Perhaps it was the sheer variety of subjects trained at us – structural
mechanics, mathematics, history of Western and Indian architecture, plumbing, photography,
arts and graphics, air-conditioning, housing, theory of design, building construction,
etc. etc. You may have flunked a couple of these or more, but it wasn’t really
possible to get seriously bored. I shudder to think what would have happened if
I had made it to IIT and missed, well, at least some of this.
But an
encyclopaedic course is presumably common to all colleges of architecture. So,
what’s so different about SPA? I suspect it is its urban, melting-pot quality
due at least in part to its location, in the heart of Delhi, away from the
rarefied university campus air. The School of Planning and Architecture is
probably the only college to have its Architecture and Planning departments
housed in two separate ‘plots’ linked by a length of slip road bordering as
public a space as the Ring Road. We sit cheek by jowl with a graveyard and the
magnificent ruins of Firoz Shah Kotla, and within sneezing distance from the IP
Power Plant, Vikas Bhawan, ICCR, and Mandi House. We are almost on the banks of
the travesty that Delhi has made of the Yamuna, more-or-less in line with history
and the City Of Shah Jahan and the other cities that came before and after it.
We cannot help an
acquired acquaintance with the high road and the low road. It also probably
explains an average SPAite’s elusive tolerance to noxious substances and the nonchalant
ability to pass by or bypass everything from the sublime to the ridiculous. In
fact, it may be the very lack of an identifiable, enclosed territory, and the
relative isolation of an academic institution ‘doomed to be a university’, which
gives us our peculiar ability to appropriate everything in our vicinity and
beyond, and to rise above the state or size of our ‘campus’. A sort of ‘At Home
in the World and at Home with the World’ syndrome. Which may be the reason I was
foolhardy enough to negotiate the way back to the hostel in the Planning Block
alone, at 2 am after a party in the SPA Audi.
On a less
flippant note, there was a more focused larger engagement with the world, through
our faculty and the course-work which paid at least lip-service to the social
and ethical aspects of architecture. And since we didn’t have recourse to a
larger academic fraternity, we were actively engaged within the college
(sometimes with rather tangible results) that used to make it such a heady
place. The SPA building itself, was a practical lesson (some called it a practical
joke) in what not to do. And successive
generations of students had a lot of scope to work on it to picaresque and
picturesque advantage – from the Art Thesis sculptures that doubled up as
outdoor and indoor seating for the canteen, to the boundary wall that worked as
space to careen, exhibit, and receive mud missiles at Utopia, to the
superlative quality of cartoons that passed for graffiti on the staircase walls.

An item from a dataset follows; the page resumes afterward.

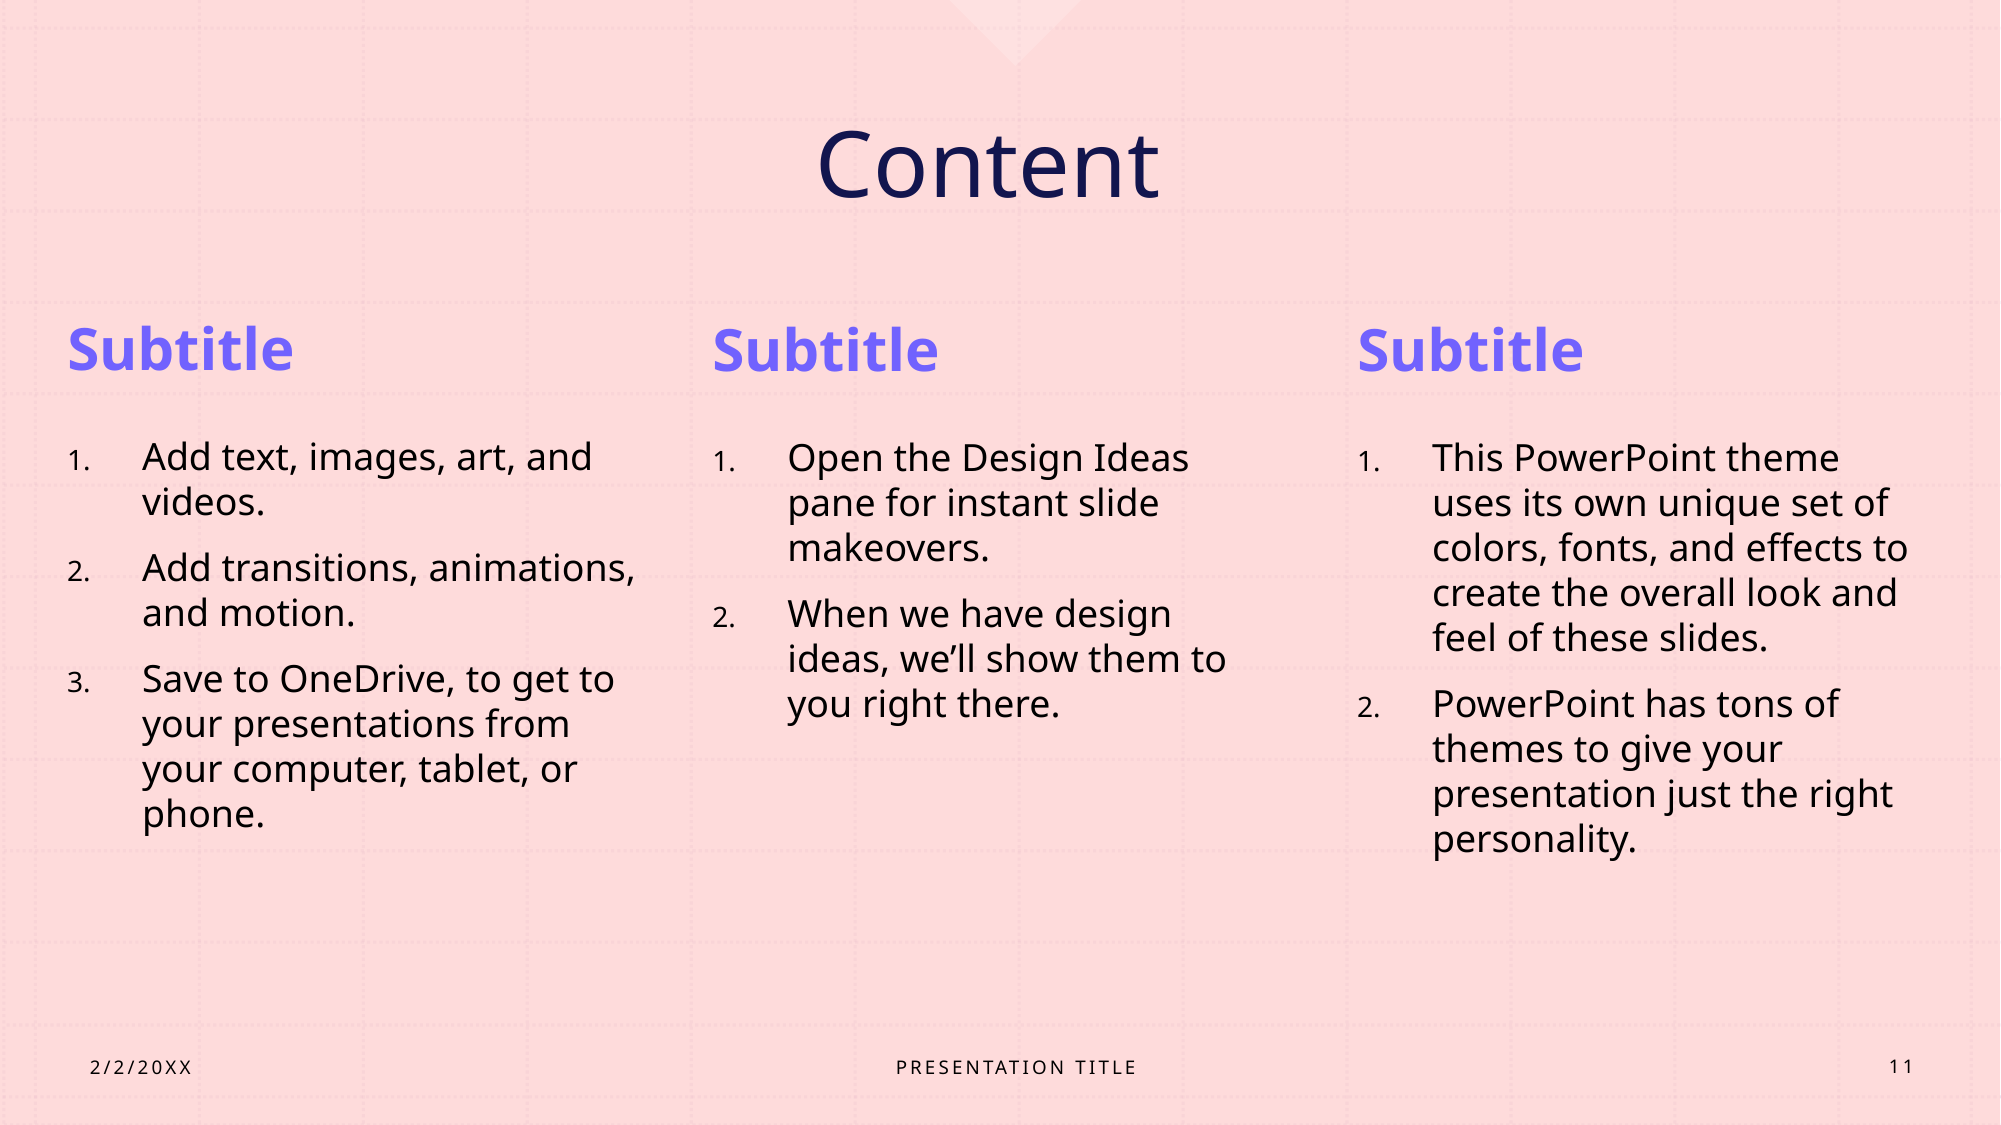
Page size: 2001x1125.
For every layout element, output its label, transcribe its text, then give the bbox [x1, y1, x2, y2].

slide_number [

The library, almost always full of students from 8 in the morning to 8 at night,
was scarcely the quiet, hallowed place sacred to learning in most educational
institutions. It was a favourite hangout for dozing, debating, dishevelled
students feverishly finishing assignments – or not. A piece of SPA lore
recounts one senior’s exasperated holler on a day when the noise in the canteen
was more than usually deafening, telling everyone to “Shut up, this is not the library!”
So, it was
rather a shock when I walked into the library after returning to teach
intermittently at SPA, and found it a sad and silent space, with books piled
all over the tables and no one but the librarian in sight. Surprising too, since
SPA is bursting at the seams with about 120 students in each undergraduate
batch. The distinct, tightly knit community with its special ethos, has seemingly
mutated into a distant cousin of DU – in its attire, in its architecture and
its attitude. It may be an uphill task for the SPA Effect to thrive in the
midst of the shiny floor-tiles of the canteen in its new avatar of a cacophonous
Call Centre lobby-like space. Like the poet hoped for Abou Ben Adhem, ‘may the
tribe increase’ – but not immoderately or inordinately, and certainly not at
the cost of the qualities which gave SPA its distinctiveness, its intense
engagement within the college and with the city.